The even-odd traffic plan to combat air pollution  in Tehran was discussed at the recent meeting of the Supreme Council of Traffic and serious doubts were raised about its efficacy, said Houshang Khandandel, council head.
“Several reports prepared by our experts questioned the effectiveness of the plan which is currently in force. New strategies should be devised to improve the situation,” he said.
Many families own more than one car with odd or even-numbered plates, so they are able to use their vehicles every day of the week.
In many cases also, it is seen that motorists cleverly cover or block from the view of electronic cameras the number plates when passing through restricted zones. Many drivers don’t even adhere to the rules and are prepared to pay the $6 penalty. Nearly 15,000 violations occur daily.
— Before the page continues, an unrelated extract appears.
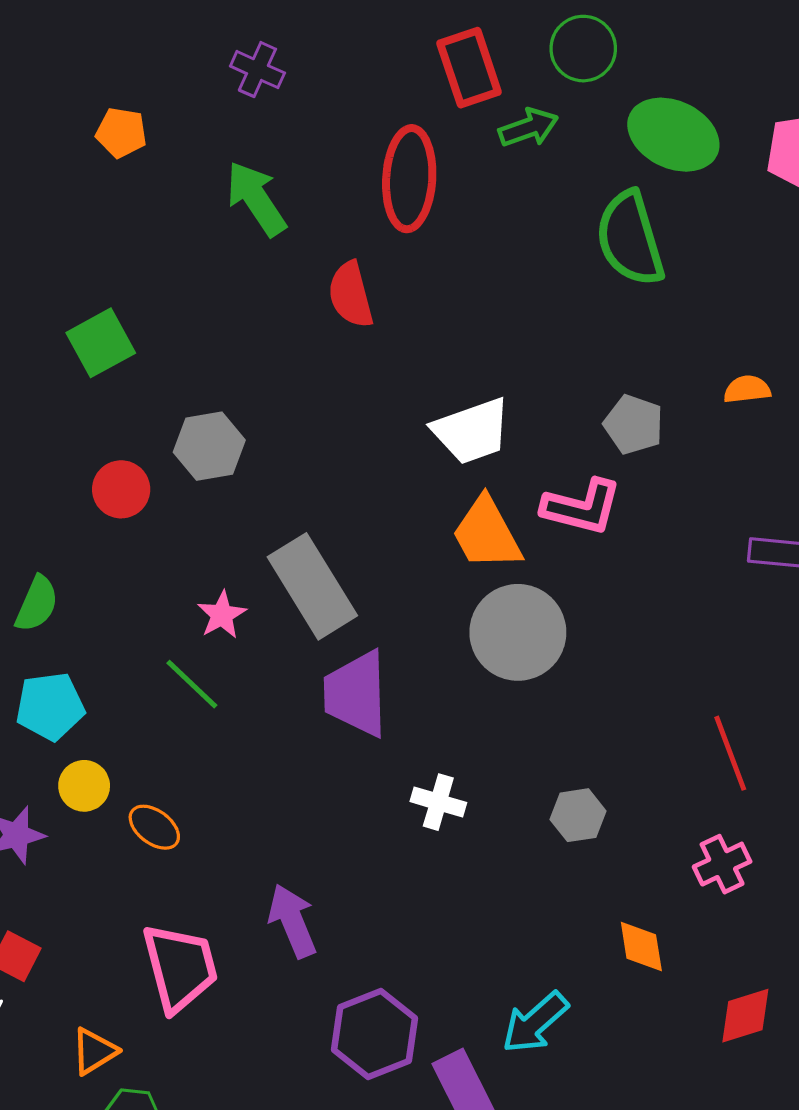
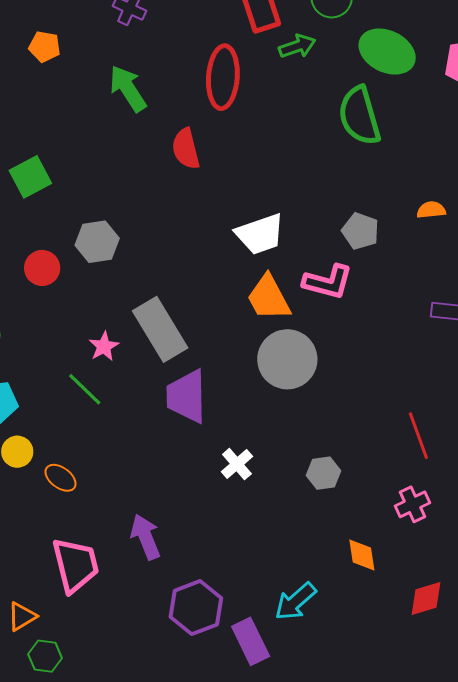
white cross: (438, 802) -> (237, 464), turned 32

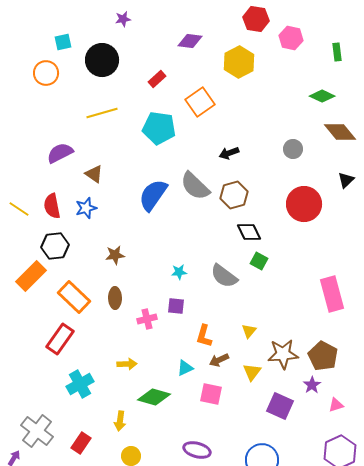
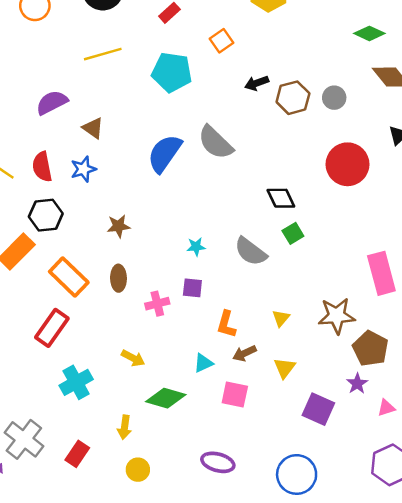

“New strategies will be presented soon and a decision will be taken on the even-odd plan by the end of summer,” Khabaronline quoted him as saying.
The plan was introduced a decade ago in some parts of Tehran to reduce air pollution and covered 15% of the city area. But it failed to improve air quality or address the problem of air pollution.
Tehran is one of the most polluted cities in the world, with an estimated 200 carcinogens in the air.
Other reports presented at the meeting pointed out that despite effective traffic measures taken to reduce road fatalities in and outside the city, the rate of road deaths is still high.
Last year, 4500 people lost their lives in urban road accidents. The figure, less than the previous year, is still high.